The Destruction of the Road to Emmaus
David Bivin has long lived within close proximity of the Roman road that runs from Jerusalem to Emmaus. He has led a number of tours along this route as well, showing pilgrims the way that Jesus walked with two disciples on the day of his resurrection (Luke 24). I had the privilege of being on one of those tours about 20 years ago. But Bivin is no longer guiding these trips because these ancient remains are being gradually destroyed by neglect and construction projects.
This situation has been a burden for Bivin for some time now, and for years he has talked of writing an article to document the destruction, with hope that someone might listen and act. A few weeks ago he published just such an article, beginning with the identification of Emmaus, detailing the archaeological finds at the site, and then presenting evidence of the road’s deterioration.

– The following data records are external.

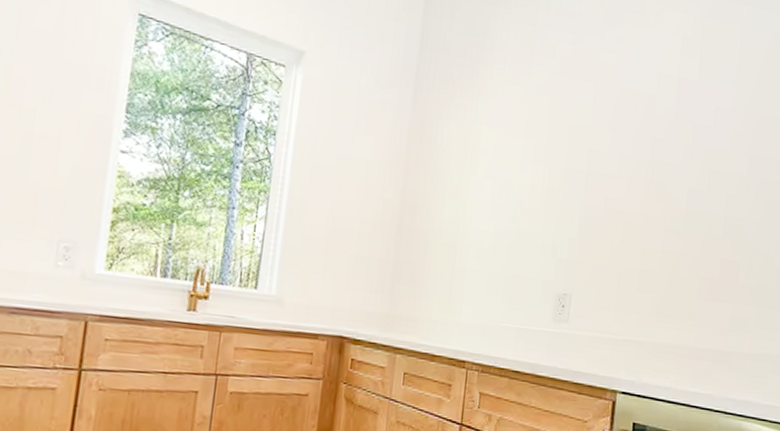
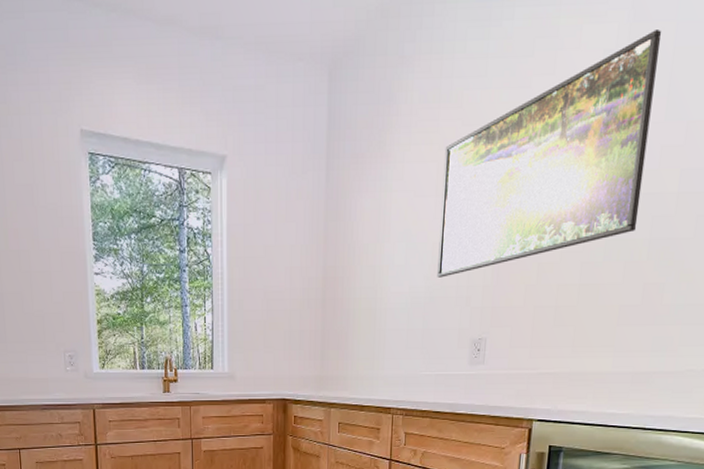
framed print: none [523,29,730,223] -> present [437,30,662,278]

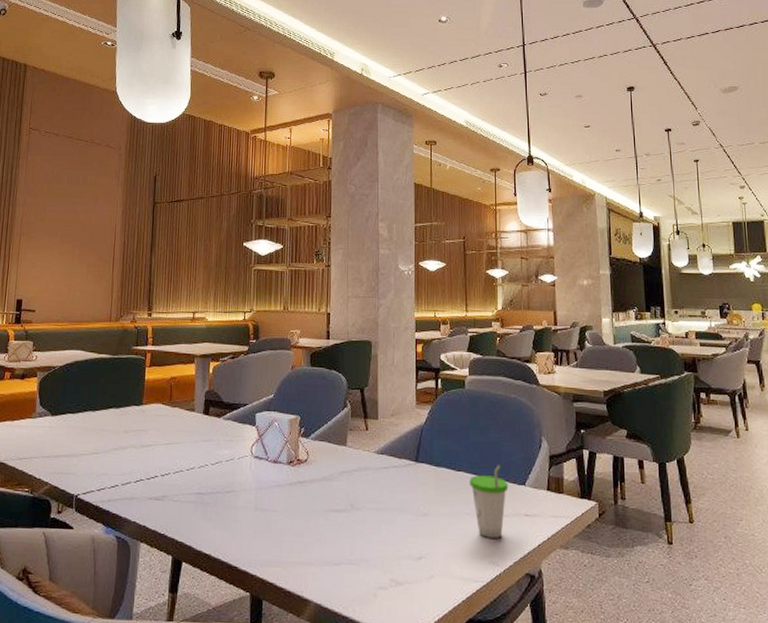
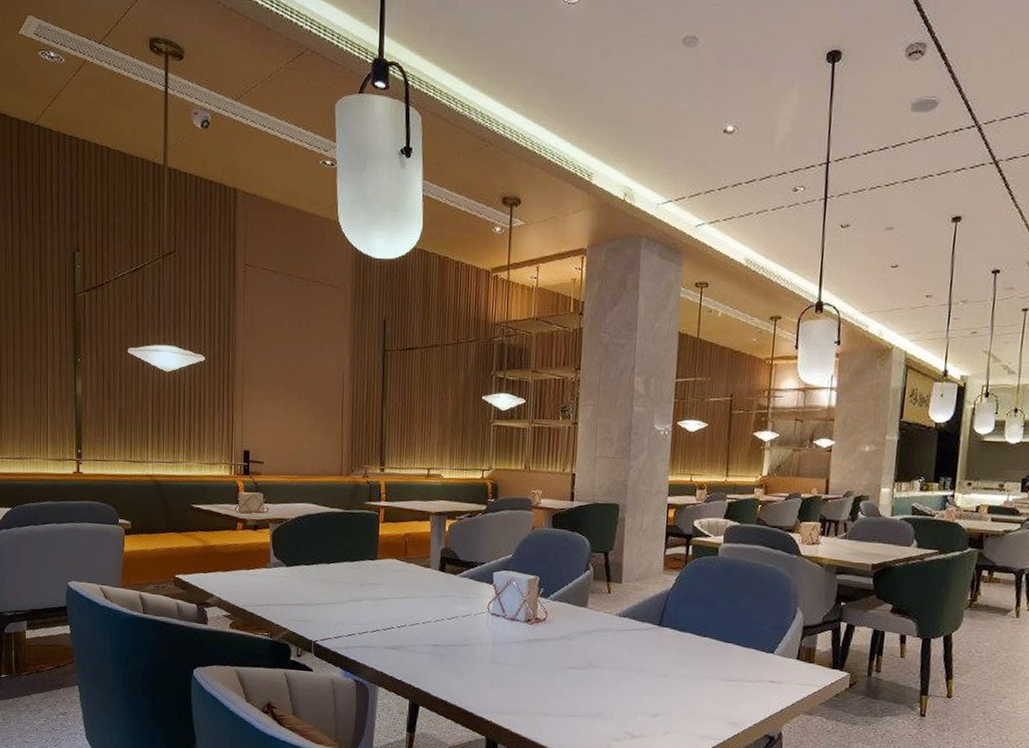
cup: present [470,464,509,539] -> none [714,632,756,702]

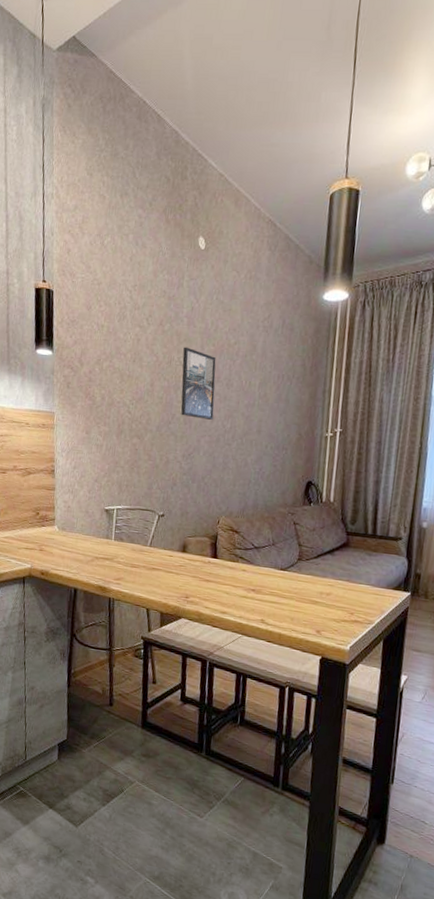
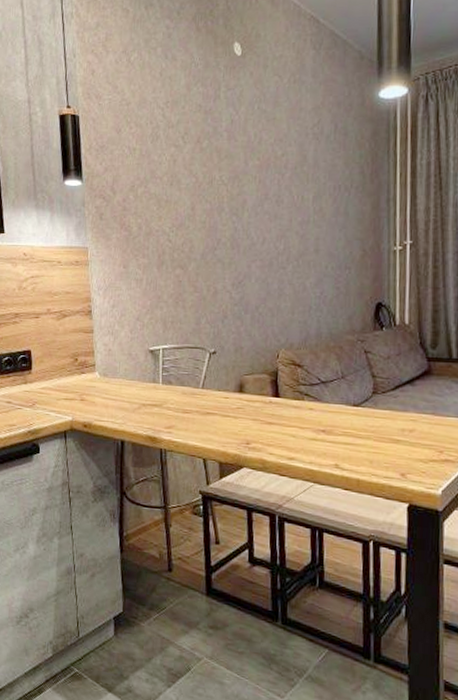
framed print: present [181,347,217,420] -> none [225,164,264,242]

The article is lavishly illustrated with maps, photos, videos, a chart, and several slideshows showing the conditions over from the last several decades.
When I first became acquainted with the Roman road below Motza, some of the pavement and many of the curbing stones were still clearly visible. Sadly, over the past recent decades I have watched as the Roman road has fallen prey to severe erosion, such that in many places the remains of the road have been completely obliterated. The IAA’s report notes that the condition of the Roman road is poor, adding that “the road in its present state is torn up, and often it is accompanied by the smell of sewage.” The odor of which the IAA’s report complains, is undoubtedly caused by the sewage pipe, which follows the path of the ancient Roman road.
In his conclusion, he notes:
Despite the probable construction of the Roman road below Motza after the time of Jesus, the route it follows traces the same path Jesus and his two disciples followed to Emmaus. The ravine is so narrow that any road built in it could not have been more than a few meters to the left or right of path on which Jesus and his disciples walked. It is therefore a shame to see the remnants of this potent reminder, which has withstood the passing of so many centuries, disappearing so dramatically in so short a time.
This is an important article that should never need to have been written. Well-preserved Roman roads in Israel are sparse, and this one’s proximity to Jerusalem and its connection to New Testament history should have ensured its protection by authorities. We can only hope that someone will listen before it is too late.